Your objective: Reply with exactly the lines from the one that contains "index mcp: (51, 42)" through the last line of the records below, and with no other lines.

(Keypoint coordinate data)
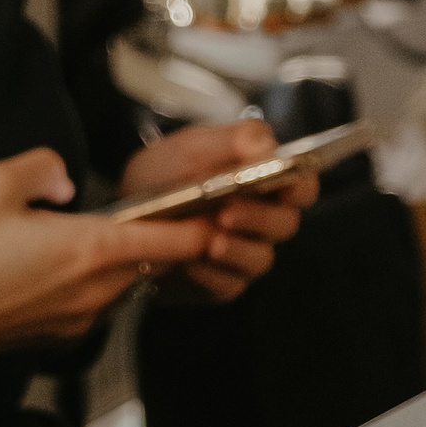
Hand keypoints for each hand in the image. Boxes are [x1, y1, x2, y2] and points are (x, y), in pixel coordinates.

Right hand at [0, 148, 219, 357]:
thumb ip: (41, 166)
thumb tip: (64, 178)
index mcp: (91, 248)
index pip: (181, 238)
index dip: (208, 219)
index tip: (221, 203)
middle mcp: (96, 291)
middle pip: (159, 262)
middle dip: (169, 237)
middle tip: (166, 208)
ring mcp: (79, 319)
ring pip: (126, 284)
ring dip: (127, 261)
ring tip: (100, 234)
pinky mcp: (57, 336)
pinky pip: (95, 305)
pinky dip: (94, 284)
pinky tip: (57, 267)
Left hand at [120, 120, 314, 303]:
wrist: (123, 209)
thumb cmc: (165, 172)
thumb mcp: (190, 147)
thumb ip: (230, 141)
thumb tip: (265, 146)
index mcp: (264, 181)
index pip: (302, 185)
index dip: (300, 186)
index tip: (284, 184)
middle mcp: (262, 220)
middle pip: (285, 224)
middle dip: (259, 219)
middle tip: (227, 212)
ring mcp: (243, 253)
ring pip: (260, 259)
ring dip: (237, 251)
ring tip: (210, 242)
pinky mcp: (221, 282)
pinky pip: (228, 285)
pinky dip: (209, 275)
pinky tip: (189, 264)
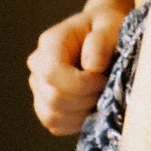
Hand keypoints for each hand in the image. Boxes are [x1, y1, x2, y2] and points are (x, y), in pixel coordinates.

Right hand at [28, 9, 118, 134]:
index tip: (104, 78)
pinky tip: (92, 106)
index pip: (52, 73)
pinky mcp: (46, 105)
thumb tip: (91, 67)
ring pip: (52, 116)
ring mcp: (39, 87)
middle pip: (53, 99)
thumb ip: (102, 41)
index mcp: (51, 42)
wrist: (105, 34)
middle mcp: (38, 65)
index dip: (81, 84)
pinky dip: (78, 122)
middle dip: (86, 100)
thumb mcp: (112, 25)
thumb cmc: (109, 27)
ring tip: (100, 96)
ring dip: (82, 114)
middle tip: (107, 88)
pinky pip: (56, 125)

Your solution:
index mcp: (51, 42)
wrist: (105, 34)
middle mcp: (38, 65)
index dip: (81, 84)
pinky dip: (78, 122)
middle dip: (86, 100)
thumb mcp: (112, 25)
thumb cmc: (109, 27)
ring tip: (100, 96)
ring dip: (82, 114)
middle tip: (107, 88)
pinky pip: (56, 125)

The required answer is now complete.